# Assignment
Output all of the data below without changing a word, and exclude the pictures.

# Listed records
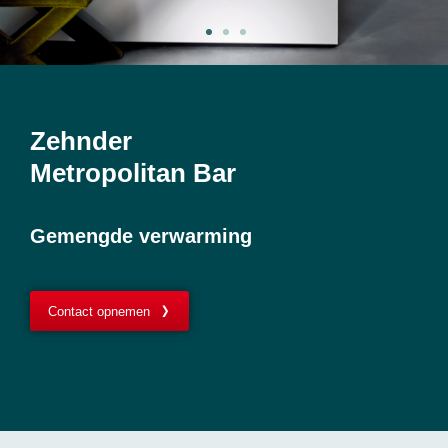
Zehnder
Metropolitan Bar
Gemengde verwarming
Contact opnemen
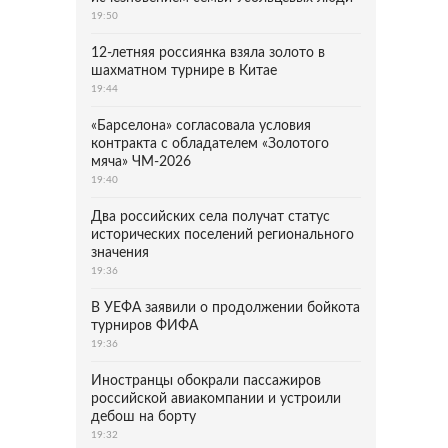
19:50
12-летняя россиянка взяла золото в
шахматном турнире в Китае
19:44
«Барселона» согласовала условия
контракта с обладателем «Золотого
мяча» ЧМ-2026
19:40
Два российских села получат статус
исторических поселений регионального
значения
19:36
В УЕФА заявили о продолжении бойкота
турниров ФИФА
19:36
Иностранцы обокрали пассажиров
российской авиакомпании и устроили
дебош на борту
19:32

# Task output
Zehnder
Metropolitan Bar
Gemengde verwarming
Contact opnemen
19:50
12-летняя россиянка взяла золото в
шахматном турнире в Китае
19:44
«Барселона» согласовала условия
контракта с обладателем «Золотого
мяча» ЧМ-2026
19:40
Два российских села получат статус
исторических поселений регионального
значения
19:36
В УЕФА заявили о продолжении бойкота
турниров ФИФА
19:36
Иностранцы обокрали пассажиров
российской авиакомпании и устроили
дебош на борту
19:32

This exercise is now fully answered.